-------- Extrait du document --------

Passons sur l’anachronisme du repassage par Marie des chemises de Joseph et Jésus et sur la valorisation du rôle du père qui apprend un métier à son fils. Les futures petites filles n'ont pas une planche à repasser in utero pour leur apprendre leur futur métier de repasseuse immaculée et de mère qu'elles ne deviendront pas toutes d'ailleurs. Ce sont des tâches et des rôles qu'on leur assigne. Le partage des tâches domestiques et parentales est bénéfique pour les couples, qui divorcent moins, quand toutes les activités du foyer ne reposent pas sur les épaules des seules femmes, études à l’appui. Continuer à prôner la division sexuée des tâches et la mise au service des femmes, c’est en conséquence pousser statistiquement les couples au divorce.

Des êtres faibles à protéger

Le pape poursuit dans cette même catéchèse sa vision patriarcale de la famille : « Il n’est pas difficile d’imaginer combien les mamans pourraient apprendre des attentions de Marie pour ce fils ! Et combien les papas pourraient retirer de l’exemple de Joseph, homme juste qui passa sa vie à soutenir et défendre son enfant et son épouse – sa famille ! – dans les moments difficiles ! »

Si les femmes étaient des êtres faibles par nature devant être protégées par les hommes, dans la vraie vie, nous aurions moins de violences envers elles alors que c'est le contraire qui se produit. De nombreux hommes, de nombreux maris, de nombreux pères sont violents. Et bien souvent ce sont les femmes qui protègent et défendent les enfants. Des êtres faibles les femmes, vraiment ? En Afrique ce sont elles qui accomplissent la majorité des travaux dits de force.

-------- Données fournies --------

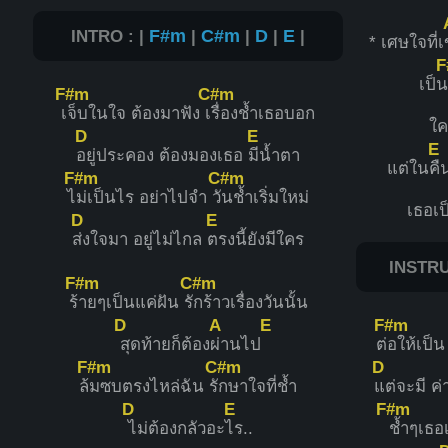
INTRO : |
F#m
|
C#m
|
D
|
E
|
* เศษใจที่เ
F
เป็
F#m
C#m
เ
จ็บในใจ ต้องมาฟัง เ
รื่องช้ำเธอบอก
ใค
D
E
E
อยู่ประคอง ต้องมองเธอ
มีน้ำตา
แต่ใน
คื
F#m
C#m
ไ
ม่เป็นไร อย่าไปจำ วั
นช้ำเริ่มใหม่
เธอเป
D
E
ส่งใจมา อยู่ไม่ไกล
ตรงนี้ยังมีใคร
INSTRU
F#m
C#m
ร้
ายๆเป็นแค่ฝัน รั
กร้าวเรื่องวันนั้น
D
A
E
F#m
สุดท้ายก็ต้อง
ผ่านไป
ต่
อให้เป็
F#m
C#m
D
ล้
มซบตรงไหล่ฉัน รั
กษาใจที่ช้ำ
แต่จะมี ค่
D
E
F#m
ไม่ต้องกลัวอะ
ไร..
ช้ำๆเธอเ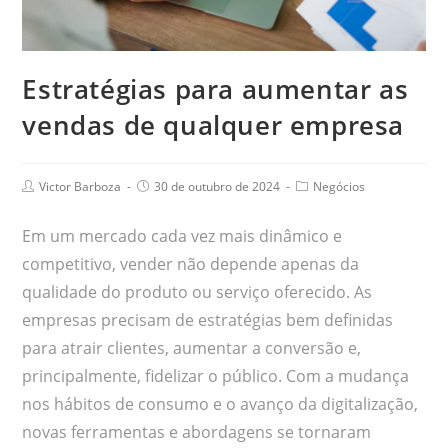
Estratégias para aumentar as
vendas de qualquer empresa
Victor Barboza
30 de outubro de 2024
Negócios
Em um mercado cada vez mais dinâmico e
competitivo, vender não depende apenas da
qualidade do produto ou serviço oferecido. As
empresas precisam de estratégias bem definidas
para atrair clientes, aumentar a conversão e,
principalmente, fidelizar o público. Com a mudança
nos hábitos de consumo e o avanço da digitalização,
novas ferramentas e abordagens se tornaram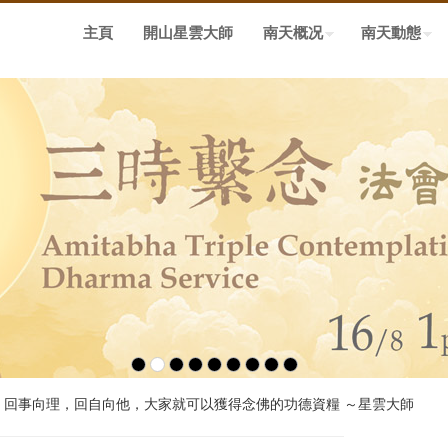
主頁
開山星雲大師
南天概况
南天動態
，回事向理，回自向他，大家就可以獲得念佛的功德資糧 ～星雲大師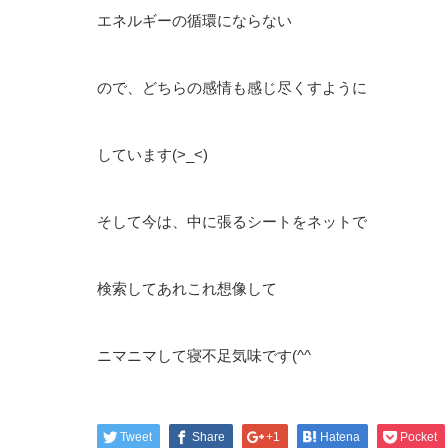
エネルギーの循環にならない
ので、どちらの感情も感じ尽くすように
しています(>_<)
そして今は、中に張るシートをネットで
検索してあれこれ想像して
ニマニマして寝不足気味です(^^ゞ
Tweet
Share
+1
Hatena
Pocket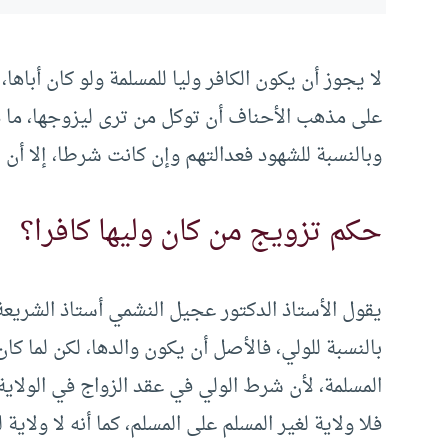
لا يجوز أن يكون الكافر وليا للمسلمة ولو كان أباها،
على مذهب الأحناف أن توكل من ترى ليزوجها، ما دام 
وبالنسبة للشهود فعدالتهم وإن كانت شرطا، إلا أن ا
حكم تزويج من كان وليها كافرا؟
يقول الأستاذ الدكتور عجيل النشمي أستاذ الشريعة
بالنسبة للولي، فالأصل أن يكون والدها، لكن لما كان ا
المسلمة، لأن شرط الولي في عقد الزواج في الولاي
فلا ولاية لغير المسلم على المسلم، كما أنه لا ولا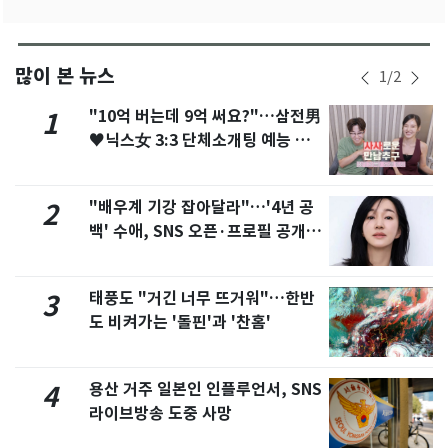
많이 본 뉴스
1
/
2
"10억 버는데 9억 써요?"…삼전男
1
♥닉스女 3:3 단체소개팅 예능 화
제
"배우계 기강 잡아달라"…'4년 공
2
백' 수애, SNS 오픈·프로필 공개
화제
태풍도 "거긴 너무 뜨거워"…한반
3
도 비켜가는 '돌핀'과 '찬홈'
용산 거주 일본인 인플루언서, SNS
4
라이브방송 도중 사망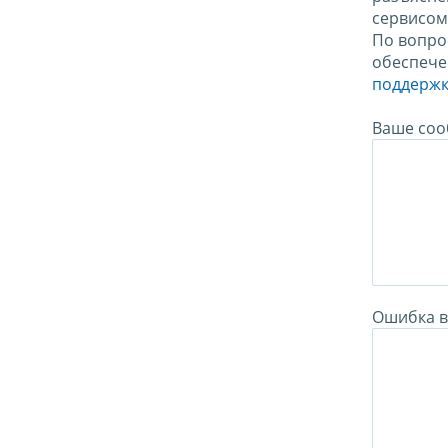
сервисо
По вопро
обеспече
поддержк
Ваше соо
Ошибка в 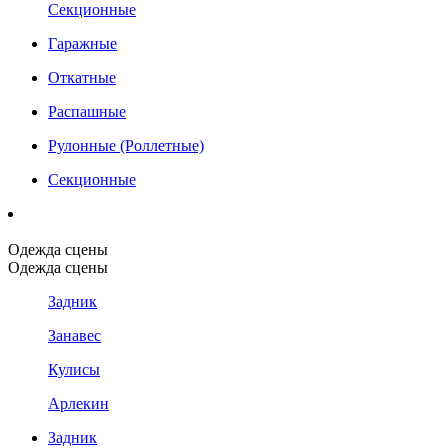
Секционные
Гаражные
Откатные
Распашные
Рулонные (Роллетные)
Секционные
Одежда сцены
Одежда сцены
Задник
Занавес
Кулисы
Арлекин
Задник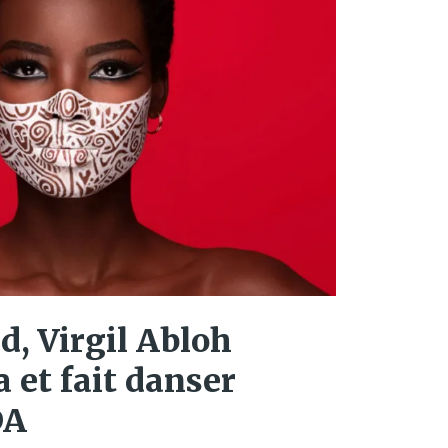
d, Virgil Abloh
et fait danser
DA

--------

▶ _Consigne 1_
Recopiez l'extrait de « Des êtres faibles à » à « dits de force. ».
▶ _Consigne 2_
Relevez tous les prénoms de personnes mentionnés dans l'extrait.
Les entrées n'ont aucun rapport avec l'extrait.

▶ _Résultat de l'exercice 1_
Des êtres faibles à protéger

Le pape poursuit dans cette même catéchèse sa vision patriarcale de la famille : « Il n’est pas difficile d’imaginer combien les mamans pourraient apprendre des attentions de Marie pour ce fils ! Et combien les papas pourraient retirer de l’exemple de Joseph, homme juste qui passa sa vie à soutenir et défendre son enfant et son épouse – sa famille ! – dans les moments difficiles ! »

Si les femmes étaient des êtres faibles par nature devant être protégées par les hommes, dans la vraie vie, nous aurions moins de violences envers elles alors que c'est le contraire qui se produit. De nombreux hommes, de nombreux maris, de nombreux pères sont violents. Et bien souvent ce sont les femmes qui protègent et défendent les enfants. Des êtres faibles les femmes, vraiment ? En Afrique ce sont elles qui accomplissent la majorité des travaux dits de force.

▶ _Résultat de l'exercice 2_
Marie, Joseph, Jésus